Data taken from a collection:

::::

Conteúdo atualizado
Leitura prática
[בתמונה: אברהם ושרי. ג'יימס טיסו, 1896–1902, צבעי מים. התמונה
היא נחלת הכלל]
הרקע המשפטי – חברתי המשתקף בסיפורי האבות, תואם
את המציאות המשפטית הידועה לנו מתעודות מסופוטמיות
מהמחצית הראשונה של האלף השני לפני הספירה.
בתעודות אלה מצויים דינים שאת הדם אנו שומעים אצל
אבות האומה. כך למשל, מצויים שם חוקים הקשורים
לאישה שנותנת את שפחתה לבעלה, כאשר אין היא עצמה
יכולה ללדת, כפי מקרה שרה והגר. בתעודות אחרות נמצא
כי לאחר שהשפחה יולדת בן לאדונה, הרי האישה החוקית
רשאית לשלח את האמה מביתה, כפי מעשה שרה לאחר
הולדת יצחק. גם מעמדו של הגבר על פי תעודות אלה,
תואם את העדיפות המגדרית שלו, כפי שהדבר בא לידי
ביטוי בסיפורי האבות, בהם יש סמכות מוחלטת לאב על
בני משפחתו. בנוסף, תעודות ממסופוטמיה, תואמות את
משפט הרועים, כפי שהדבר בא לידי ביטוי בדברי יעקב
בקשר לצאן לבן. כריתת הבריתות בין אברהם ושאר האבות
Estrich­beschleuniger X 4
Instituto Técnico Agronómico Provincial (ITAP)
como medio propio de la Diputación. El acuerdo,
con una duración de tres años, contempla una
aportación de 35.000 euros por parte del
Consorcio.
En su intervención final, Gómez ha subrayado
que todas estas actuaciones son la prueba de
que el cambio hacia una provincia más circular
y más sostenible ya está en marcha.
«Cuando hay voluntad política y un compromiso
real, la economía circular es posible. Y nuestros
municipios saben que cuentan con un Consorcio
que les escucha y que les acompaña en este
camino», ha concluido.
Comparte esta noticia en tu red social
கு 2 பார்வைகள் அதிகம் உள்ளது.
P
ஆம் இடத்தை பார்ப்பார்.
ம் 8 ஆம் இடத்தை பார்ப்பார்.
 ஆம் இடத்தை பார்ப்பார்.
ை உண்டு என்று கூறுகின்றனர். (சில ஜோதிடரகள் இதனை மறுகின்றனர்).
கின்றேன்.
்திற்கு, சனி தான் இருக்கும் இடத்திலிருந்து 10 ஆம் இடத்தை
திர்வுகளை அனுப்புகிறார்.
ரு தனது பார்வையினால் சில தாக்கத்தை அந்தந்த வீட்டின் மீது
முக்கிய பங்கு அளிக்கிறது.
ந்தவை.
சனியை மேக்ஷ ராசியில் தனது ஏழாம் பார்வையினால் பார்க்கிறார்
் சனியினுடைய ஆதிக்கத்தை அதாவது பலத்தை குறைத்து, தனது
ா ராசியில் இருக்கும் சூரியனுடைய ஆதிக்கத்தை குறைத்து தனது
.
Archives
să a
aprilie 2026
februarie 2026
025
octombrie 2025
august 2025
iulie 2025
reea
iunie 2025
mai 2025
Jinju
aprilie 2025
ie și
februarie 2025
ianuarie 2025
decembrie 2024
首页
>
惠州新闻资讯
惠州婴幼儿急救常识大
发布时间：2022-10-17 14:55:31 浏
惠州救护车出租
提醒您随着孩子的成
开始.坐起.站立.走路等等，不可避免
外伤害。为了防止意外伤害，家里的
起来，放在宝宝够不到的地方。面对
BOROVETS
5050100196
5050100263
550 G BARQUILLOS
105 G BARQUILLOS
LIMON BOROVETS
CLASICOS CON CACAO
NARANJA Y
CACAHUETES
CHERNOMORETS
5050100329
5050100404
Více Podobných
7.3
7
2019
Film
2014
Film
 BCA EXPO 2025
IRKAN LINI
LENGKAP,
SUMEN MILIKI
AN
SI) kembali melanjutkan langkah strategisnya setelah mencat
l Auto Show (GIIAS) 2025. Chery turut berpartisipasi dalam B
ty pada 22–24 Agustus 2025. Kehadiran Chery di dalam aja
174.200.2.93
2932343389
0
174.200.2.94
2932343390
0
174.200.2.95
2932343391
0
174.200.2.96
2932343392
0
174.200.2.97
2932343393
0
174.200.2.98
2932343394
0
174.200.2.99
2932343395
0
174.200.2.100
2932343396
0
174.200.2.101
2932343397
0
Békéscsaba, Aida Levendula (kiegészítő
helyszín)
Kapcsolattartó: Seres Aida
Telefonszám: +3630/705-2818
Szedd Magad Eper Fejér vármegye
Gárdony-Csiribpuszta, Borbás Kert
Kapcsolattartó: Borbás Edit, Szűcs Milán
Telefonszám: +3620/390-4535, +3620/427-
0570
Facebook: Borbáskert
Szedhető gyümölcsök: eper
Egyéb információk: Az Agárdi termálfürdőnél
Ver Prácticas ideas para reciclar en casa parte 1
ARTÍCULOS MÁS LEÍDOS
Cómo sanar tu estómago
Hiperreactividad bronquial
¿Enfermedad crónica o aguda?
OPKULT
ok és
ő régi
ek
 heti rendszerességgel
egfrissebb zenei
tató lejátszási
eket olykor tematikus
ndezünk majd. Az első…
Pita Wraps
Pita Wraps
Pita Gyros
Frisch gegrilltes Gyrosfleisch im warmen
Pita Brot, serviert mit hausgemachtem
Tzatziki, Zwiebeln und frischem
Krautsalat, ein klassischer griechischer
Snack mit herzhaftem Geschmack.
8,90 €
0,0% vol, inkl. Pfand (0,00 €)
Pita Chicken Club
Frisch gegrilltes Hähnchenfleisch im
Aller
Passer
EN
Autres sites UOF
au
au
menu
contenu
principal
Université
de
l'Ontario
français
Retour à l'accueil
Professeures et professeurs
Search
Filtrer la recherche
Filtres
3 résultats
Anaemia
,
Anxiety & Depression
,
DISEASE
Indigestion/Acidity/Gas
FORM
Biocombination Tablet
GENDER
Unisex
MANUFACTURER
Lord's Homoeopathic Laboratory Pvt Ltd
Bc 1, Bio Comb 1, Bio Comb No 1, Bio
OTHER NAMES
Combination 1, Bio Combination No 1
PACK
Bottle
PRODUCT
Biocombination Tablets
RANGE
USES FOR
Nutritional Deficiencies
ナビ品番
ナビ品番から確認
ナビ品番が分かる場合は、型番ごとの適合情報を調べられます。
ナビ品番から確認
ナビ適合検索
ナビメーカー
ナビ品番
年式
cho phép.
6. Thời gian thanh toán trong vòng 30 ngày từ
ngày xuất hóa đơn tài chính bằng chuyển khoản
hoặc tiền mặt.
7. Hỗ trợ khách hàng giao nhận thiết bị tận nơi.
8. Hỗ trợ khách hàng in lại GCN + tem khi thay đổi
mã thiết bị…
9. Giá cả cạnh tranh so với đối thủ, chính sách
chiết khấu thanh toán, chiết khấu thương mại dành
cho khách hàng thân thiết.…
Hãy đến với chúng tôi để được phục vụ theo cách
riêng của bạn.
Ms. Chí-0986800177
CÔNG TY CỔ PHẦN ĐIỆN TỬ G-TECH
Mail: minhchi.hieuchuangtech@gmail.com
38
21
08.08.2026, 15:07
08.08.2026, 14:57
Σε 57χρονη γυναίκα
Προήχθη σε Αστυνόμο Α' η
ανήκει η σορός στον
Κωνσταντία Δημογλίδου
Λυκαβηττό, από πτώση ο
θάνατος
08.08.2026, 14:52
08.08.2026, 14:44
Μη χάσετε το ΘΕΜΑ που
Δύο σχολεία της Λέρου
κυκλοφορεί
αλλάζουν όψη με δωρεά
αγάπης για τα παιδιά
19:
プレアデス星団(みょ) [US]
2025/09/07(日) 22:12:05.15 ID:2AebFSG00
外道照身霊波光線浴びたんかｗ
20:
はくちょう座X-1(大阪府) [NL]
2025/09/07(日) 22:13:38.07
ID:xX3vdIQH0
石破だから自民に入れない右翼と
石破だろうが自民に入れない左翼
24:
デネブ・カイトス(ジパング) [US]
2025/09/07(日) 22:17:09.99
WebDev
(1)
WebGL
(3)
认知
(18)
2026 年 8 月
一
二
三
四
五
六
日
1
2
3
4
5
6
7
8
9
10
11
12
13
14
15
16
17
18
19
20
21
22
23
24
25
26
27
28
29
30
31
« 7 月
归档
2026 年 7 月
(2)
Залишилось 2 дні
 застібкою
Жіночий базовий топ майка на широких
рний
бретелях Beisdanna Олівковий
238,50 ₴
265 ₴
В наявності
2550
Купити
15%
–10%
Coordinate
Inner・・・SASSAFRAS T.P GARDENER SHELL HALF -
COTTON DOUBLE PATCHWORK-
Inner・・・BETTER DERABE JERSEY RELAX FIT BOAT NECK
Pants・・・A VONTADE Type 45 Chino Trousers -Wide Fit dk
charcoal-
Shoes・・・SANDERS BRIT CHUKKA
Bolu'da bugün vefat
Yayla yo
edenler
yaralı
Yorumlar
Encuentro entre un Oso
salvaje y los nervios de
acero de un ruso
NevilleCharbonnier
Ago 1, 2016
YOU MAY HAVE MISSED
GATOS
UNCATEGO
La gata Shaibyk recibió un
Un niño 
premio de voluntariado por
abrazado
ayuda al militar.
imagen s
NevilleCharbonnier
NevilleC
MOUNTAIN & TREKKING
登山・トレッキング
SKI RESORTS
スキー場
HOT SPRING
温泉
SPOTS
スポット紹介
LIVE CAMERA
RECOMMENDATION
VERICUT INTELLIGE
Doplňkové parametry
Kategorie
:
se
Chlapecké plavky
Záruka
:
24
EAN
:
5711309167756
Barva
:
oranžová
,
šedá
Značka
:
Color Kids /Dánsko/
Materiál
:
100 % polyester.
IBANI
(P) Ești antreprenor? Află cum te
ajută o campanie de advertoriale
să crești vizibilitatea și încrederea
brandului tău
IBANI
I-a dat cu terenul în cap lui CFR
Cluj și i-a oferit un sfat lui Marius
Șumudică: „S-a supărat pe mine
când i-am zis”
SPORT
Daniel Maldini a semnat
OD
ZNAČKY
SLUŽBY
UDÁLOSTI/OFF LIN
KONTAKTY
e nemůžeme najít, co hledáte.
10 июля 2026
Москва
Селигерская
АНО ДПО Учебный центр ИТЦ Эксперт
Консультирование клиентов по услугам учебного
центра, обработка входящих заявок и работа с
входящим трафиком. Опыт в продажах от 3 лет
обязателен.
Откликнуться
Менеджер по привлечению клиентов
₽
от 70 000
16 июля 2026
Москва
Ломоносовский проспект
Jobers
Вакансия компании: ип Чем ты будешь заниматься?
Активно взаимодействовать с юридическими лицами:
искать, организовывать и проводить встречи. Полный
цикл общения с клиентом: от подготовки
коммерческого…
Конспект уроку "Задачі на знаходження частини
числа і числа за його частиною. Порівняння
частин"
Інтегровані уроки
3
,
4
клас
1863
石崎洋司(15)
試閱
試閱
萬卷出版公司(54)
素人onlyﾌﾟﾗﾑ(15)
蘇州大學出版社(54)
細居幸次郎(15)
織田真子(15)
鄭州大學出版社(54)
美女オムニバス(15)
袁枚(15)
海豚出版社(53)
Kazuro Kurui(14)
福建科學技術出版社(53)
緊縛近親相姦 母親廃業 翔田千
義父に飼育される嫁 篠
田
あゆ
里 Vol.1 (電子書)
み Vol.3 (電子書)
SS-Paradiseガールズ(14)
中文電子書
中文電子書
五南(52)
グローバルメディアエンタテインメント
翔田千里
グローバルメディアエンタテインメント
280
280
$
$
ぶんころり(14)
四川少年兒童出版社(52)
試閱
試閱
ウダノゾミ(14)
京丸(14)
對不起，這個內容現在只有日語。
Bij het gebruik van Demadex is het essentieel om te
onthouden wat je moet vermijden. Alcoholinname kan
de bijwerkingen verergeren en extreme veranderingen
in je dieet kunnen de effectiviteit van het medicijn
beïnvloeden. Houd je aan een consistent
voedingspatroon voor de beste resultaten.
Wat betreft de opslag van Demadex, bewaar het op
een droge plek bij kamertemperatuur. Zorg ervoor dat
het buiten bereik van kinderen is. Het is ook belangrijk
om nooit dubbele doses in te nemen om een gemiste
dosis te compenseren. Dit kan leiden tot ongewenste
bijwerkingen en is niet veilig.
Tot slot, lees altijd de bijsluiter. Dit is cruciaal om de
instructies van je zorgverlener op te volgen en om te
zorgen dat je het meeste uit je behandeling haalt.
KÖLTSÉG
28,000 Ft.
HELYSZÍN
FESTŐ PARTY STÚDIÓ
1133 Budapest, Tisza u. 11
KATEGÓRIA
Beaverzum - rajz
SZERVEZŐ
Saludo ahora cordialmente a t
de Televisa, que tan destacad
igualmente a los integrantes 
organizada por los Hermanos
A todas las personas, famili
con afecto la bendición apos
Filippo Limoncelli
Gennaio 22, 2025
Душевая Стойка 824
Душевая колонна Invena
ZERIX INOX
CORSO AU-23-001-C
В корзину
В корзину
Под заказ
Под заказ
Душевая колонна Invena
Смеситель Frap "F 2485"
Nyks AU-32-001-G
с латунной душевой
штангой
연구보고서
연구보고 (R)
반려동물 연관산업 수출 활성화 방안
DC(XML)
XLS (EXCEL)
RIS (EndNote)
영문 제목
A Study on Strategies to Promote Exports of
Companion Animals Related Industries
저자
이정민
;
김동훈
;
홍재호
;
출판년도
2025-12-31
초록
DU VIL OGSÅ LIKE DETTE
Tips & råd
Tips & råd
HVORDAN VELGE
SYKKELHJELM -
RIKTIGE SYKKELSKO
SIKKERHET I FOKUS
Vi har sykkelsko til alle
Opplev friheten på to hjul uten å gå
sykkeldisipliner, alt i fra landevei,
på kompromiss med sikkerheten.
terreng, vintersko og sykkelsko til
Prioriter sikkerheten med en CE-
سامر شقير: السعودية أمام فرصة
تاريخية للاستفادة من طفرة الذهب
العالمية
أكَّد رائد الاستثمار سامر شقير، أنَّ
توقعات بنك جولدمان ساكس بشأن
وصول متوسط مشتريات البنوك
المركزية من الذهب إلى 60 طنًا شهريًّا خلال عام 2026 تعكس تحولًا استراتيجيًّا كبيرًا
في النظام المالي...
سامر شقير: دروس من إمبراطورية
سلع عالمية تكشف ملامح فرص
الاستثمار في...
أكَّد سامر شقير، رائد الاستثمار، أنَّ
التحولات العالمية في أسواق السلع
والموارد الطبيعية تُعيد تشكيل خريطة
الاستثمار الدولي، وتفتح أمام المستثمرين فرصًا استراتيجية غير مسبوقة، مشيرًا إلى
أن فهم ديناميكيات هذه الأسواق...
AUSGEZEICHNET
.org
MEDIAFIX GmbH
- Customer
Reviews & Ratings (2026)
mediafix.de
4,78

::::

[Your assignment] Format the listing as a Markdown table with the columns "Row" and "Line," starting at the first line and ending at the line that contains "רשאית לשלח את האמה מביתה, כפי מעשה שרה לאחר", both included. Leave out blank lines.

[Exercise solution]
| Row | Line |
|---|---|
| 1 | Conteúdo atualizado |
| 2 | Leitura prática |
| 3 | [בתמונה: אברהם ושרי. ג'יימס טיסו, 1896–1902, צבעי מים. התמונה |
| 4 | היא נחלת הכלל] |
| 5 | הרקע המשפטי – חברתי המשתקף בסיפורי האבות, תואם |
| 6 | את המציאות המשפטית הידועה לנו מתעודות מסופוטמיות |
| 7 | מהמחצית הראשונה של האלף השני לפני הספירה. |
| 8 | בתעודות אלה מצויים דינים שאת הדם אנו שומעים אצל |
| 9 | אבות האומה. כך למשל, מצויים שם חוקים הקשורים |
| 10 | לאישה שנותנת את שפחתה לבעלה, כאשר אין היא עצמה |
| 11 | יכולה ללדת, כפי מקרה שרה והגר. בתעודות אחרות נמצא |
| 12 | כי לאחר שהשפחה יולדת בן לאדונה, הרי האישה החוקית |
| 13 | רשאית לשלח את האמה מביתה, כפי מעשה שרה לאחר |